NVIDIA kicked off sales of the RTX 3080 earlier today, with the RTX 3080 Founder’s Edition up for sale on its website and over a dozen AIB (add-in board) cards with custom cooling and overclocked designs from the likes of ASUS, MSI, EVGA, Zotac and others hitting major retailers.
But just a few seconds after sales kicked off on NVIDIA’s website (at 6am PT on September 17), the RTX 3080 went out of stock. That was the case over at Amazon, Best Buy, and Newegg, with Newegg noting that it saw more traffic than the morning of Black Friday.
Predictably, a lot of users took to Twitter to vent their frustration regarding the limited availability and the fact that the RTX 3080 sold out barely a few seconds after it went for sale on NVIDIA’s website:
What’s the point of the whole “Notify Me” emails if they didn’t go out with a time for us to buy them or some system to purchase them that isn’t easily targeted by bots?
One second it was Notify Me and then Out of Stock the next. Why wouldn’t you do more to stop scalpers?
— Amber Hamilton 🏳️⚧️ (@ANicHamilton) September 17, 2020
1) Not a single partner who had notifications for launch of the product sent one (that includes your own stores)
2) the nVidia shop went from Notify to sold out in 1.2 seconds
3) You didn’t work with retailers to prevent scalpers
So you want us to buy AMD Cards?
— NotTheOnlyRobert (@rleiper84) September 17, 2020
Immediately thereafter, hundreds of listings for the RTX 3080 started showing up on eBay (as of writing, there are over 600 listings), selling for $2,000 — three times the $699 asking price of the RTX 3080 Founder’s Edition.
There was limited availability of the RTX 3080 to begin with, and NVIDIA didn’t make matters easier by failing to add bot protection on its site. As a result, scalpers were able to use tools like BounceAlerts — an automated bot that allowed resellers to pick up hundreds of RTX 3080 cards ahead of regular customers — to pick up hundreds of cards. As spotted by PCMag, resellers posted screenshots of over a dozen confirmed orders:
— Waves (@YoungWaves_) September 17, 2020
This morning we saw unprecedented demand for the GeForce RTX 3080 at global retailers, including the NVIDIA online store. At 6 a.m. pacific we attempted to push the NVIDIA store live. Despite preparation, the NVIDIA store was inundated with traffic and encountered an error. We were able to resolve the issues and sales began registering normally.
To stop bots and scalpers on the NVIDIA store, we’re doing everything humanly possible, including manually reviewing orders, to get these cards in the hands of legitimate customers.
Over 50 major global retailers had inventory at 6 a.m. pacific. Our NVIDIA team and partners are shipping more RTX 3080 cards every day to retailers.
We apologize to our customers for this morning’s experience.
NVIDIA is now limiting the purchase of RTX 3080 to one unit per customer and is adding bot protection to the site, but an admin of BounceAlerts revealed to PCMag that the tool has measures to “circumvent the protections.” So even if the RTX 3080 goes back on stock at NVIDIA’s site, it is likely to be snatched up by resellers.

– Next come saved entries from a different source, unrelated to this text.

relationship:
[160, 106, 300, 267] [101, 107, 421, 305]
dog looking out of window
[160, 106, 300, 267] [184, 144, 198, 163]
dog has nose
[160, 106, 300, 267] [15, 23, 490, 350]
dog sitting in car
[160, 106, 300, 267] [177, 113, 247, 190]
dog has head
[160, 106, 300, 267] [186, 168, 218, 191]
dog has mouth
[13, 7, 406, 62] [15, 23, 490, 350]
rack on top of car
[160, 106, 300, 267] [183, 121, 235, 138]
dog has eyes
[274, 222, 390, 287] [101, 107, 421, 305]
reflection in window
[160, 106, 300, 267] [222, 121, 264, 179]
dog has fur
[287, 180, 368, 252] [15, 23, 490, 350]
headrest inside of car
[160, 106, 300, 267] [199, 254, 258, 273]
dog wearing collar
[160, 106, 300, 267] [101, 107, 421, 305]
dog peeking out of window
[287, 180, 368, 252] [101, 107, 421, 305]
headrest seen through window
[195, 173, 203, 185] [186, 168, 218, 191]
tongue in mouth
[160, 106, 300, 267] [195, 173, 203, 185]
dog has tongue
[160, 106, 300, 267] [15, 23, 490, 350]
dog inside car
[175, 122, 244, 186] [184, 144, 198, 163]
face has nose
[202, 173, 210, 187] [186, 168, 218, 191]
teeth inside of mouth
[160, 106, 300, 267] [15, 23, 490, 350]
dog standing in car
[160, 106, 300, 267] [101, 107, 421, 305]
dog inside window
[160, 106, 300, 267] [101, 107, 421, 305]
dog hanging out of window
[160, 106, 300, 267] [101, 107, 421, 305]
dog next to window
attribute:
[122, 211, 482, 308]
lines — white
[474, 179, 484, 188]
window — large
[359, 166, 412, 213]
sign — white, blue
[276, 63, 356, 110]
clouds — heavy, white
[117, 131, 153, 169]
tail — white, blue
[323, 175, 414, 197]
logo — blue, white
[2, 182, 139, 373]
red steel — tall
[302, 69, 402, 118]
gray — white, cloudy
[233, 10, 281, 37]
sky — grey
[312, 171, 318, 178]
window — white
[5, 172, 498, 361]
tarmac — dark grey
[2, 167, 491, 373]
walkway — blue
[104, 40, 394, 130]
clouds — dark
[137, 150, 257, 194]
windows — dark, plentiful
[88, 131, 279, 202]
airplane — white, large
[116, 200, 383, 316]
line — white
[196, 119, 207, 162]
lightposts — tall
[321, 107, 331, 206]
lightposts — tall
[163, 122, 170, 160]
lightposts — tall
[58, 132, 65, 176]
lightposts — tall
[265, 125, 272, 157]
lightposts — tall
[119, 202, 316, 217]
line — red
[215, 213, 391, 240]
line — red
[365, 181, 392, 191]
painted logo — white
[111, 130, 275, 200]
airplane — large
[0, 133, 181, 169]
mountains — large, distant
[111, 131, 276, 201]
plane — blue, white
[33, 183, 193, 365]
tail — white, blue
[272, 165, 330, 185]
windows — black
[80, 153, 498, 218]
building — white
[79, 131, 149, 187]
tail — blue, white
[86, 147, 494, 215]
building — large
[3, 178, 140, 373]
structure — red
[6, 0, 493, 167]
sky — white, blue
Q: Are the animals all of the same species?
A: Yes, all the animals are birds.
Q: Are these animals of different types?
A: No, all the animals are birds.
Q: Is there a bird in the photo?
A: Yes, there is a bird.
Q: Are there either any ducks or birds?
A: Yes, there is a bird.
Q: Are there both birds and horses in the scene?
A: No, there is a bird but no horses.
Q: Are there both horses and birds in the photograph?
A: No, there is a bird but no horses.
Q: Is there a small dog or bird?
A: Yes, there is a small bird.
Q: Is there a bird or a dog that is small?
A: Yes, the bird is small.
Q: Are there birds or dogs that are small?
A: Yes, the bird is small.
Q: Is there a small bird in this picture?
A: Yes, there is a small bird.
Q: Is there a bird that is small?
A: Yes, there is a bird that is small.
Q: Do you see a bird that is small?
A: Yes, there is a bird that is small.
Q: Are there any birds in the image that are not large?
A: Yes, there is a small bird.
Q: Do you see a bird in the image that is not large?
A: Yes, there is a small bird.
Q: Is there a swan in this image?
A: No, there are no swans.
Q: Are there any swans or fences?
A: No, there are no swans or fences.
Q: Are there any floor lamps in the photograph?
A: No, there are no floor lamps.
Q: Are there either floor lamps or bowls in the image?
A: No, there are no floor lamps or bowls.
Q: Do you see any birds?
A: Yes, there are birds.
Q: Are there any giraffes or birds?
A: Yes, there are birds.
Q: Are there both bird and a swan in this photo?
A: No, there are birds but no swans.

An easy step would be to add CAPTCHA for its online orders — NVIDIA does the same on its forums to prevent spam, so it’s unclear why it did not have the same safeguards for its online store. The RTX 3080 is on its way to becoming the best graphics card of this generation for its balance of performance and pricing, but that becomes a moot point if potential customers can’t get their hands on the card without paying a huge markup.
There is a thriving underground reseller market for video cards, and NVIDIA was undoubtedly aware of the same before kicking off orders of the RTX 3080. By not adding measures to prevent bots and limiting the number of orders from a single account, NVIDIA failed to thwart resellers from getting the initial batch of RTX 3080 cards. It now needs to work with retailers and add more safeguards to its site to ensure this isn’t the case once the cards go back on sale.